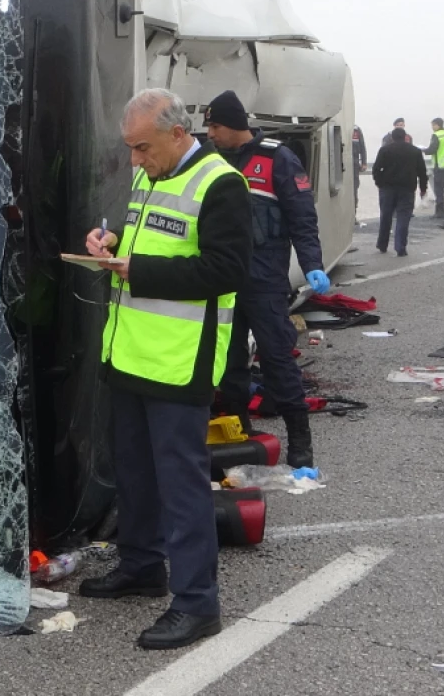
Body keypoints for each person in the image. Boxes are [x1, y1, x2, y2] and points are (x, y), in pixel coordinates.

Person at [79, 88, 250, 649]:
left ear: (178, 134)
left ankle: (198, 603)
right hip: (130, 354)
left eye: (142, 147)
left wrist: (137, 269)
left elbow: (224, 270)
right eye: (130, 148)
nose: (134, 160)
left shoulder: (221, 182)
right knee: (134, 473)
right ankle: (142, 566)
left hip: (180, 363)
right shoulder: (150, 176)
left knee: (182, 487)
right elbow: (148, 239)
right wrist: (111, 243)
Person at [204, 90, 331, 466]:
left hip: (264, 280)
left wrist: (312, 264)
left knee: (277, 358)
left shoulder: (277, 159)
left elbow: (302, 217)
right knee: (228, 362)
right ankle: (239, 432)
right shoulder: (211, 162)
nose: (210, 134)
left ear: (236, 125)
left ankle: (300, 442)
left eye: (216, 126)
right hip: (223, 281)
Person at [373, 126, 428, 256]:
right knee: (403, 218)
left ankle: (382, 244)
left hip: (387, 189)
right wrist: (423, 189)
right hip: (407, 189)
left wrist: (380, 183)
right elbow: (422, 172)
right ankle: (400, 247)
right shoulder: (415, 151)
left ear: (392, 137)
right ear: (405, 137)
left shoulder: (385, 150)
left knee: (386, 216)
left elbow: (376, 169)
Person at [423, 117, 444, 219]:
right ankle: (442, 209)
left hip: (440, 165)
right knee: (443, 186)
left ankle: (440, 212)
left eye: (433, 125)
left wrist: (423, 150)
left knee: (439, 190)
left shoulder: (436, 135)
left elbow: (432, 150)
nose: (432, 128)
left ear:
------
### [THE TASK]
Your answer should be an exact copy of the lines from the one with "left hip: (440, 165)" through the end of the material, with no other lines.

### [ANSWER]
left hip: (440, 165)
right knee: (443, 186)
left ankle: (440, 212)
left eye: (433, 125)
left wrist: (423, 150)
left knee: (439, 190)
left shoulder: (436, 135)
left elbow: (432, 150)
nose: (432, 128)
left ear:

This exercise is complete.